A New Growth Model for Europe’s Neighborhood
Countries in Europe and its broader neighborhood cannot base long-term growth on their low-wage comparative advantage. Instead, they must lay the foundations of future-oriented growth models, including by improving governance, investing in infrastructure, and promoting environmental sustainability.
LONDON – More than ten years after the global financial crisis, the world economy is finally enjoying a broad-based recovery. Europe and its broader neighborhood are no exception: economic growth in almost every country in Central and Eastern Europe, Central Asia, the Middle East, and North Africa, as well as in Russia and Turkey, has accelerated in the last year, and is projected to remain robust.
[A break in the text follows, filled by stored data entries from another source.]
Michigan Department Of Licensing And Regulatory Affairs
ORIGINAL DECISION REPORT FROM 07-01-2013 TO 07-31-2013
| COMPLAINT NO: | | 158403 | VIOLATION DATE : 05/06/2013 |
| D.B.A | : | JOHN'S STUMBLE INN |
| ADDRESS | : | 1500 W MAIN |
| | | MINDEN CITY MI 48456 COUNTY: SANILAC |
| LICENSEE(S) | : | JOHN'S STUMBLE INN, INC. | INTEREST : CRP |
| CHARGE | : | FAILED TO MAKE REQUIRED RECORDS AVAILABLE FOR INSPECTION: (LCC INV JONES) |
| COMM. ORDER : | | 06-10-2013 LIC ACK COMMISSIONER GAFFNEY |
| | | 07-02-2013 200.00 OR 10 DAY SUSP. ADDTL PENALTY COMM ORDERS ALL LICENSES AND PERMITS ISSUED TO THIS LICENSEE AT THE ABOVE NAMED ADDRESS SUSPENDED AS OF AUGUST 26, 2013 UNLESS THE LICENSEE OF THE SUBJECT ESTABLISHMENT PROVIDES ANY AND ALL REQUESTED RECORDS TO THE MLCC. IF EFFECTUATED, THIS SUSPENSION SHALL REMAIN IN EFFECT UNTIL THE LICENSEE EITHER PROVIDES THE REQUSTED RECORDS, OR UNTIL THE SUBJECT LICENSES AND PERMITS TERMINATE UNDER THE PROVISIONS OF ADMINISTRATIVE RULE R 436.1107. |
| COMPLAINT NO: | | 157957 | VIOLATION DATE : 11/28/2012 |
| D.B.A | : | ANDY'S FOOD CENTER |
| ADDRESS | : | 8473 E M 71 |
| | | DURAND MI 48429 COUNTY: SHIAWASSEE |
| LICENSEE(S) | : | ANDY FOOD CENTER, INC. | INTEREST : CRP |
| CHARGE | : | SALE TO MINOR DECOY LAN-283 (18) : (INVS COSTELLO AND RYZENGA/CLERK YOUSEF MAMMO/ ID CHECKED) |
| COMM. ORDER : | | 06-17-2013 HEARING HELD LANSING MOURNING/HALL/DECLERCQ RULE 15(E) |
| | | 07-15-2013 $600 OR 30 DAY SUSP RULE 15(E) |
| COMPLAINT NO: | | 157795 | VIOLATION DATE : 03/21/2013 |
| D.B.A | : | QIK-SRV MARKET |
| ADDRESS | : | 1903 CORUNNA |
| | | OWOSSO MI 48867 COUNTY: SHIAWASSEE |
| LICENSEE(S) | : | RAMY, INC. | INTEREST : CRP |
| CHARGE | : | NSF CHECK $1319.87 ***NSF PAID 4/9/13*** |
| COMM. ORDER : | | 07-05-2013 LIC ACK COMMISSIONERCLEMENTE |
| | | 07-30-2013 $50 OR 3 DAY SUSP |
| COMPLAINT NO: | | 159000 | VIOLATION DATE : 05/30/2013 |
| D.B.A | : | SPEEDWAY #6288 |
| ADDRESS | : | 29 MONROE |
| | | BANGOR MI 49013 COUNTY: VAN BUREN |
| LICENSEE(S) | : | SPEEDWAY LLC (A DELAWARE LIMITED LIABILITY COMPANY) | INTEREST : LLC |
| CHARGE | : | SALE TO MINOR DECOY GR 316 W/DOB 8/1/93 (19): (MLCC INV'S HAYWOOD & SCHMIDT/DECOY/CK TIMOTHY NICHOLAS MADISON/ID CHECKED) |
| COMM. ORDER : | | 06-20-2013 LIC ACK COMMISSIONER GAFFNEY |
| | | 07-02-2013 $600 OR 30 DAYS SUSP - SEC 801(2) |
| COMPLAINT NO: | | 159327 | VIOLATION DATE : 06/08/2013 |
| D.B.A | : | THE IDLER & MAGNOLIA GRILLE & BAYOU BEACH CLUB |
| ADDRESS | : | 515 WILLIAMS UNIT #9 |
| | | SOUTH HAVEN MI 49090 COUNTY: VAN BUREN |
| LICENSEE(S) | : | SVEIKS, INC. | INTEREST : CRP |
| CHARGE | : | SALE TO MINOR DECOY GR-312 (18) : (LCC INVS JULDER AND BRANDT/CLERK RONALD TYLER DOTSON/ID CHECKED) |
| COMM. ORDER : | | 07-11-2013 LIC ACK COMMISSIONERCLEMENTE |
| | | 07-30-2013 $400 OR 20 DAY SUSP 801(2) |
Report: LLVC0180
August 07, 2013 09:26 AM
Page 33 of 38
Yet new challenges loom. If not addressed, these regions’ prospects will dim.
As the European Bank for Reconstruction and Development’s new Transition Report shows, before the Great Recession, the countries of Europe and its broader neighborhood were outperforming comparable emerging economies elsewhere. In recent years, however, the tables have turned – and the gap is growing.
The explanation is straightforward. Previously, Europe and its broader neighborhood enjoyed high total factor productivity (TFP) growth. By eliminating many of the inefficiencies inherited from their socialist or otherwise dirigiste pasts, these countries were putting their capital and labor to increasingly good use.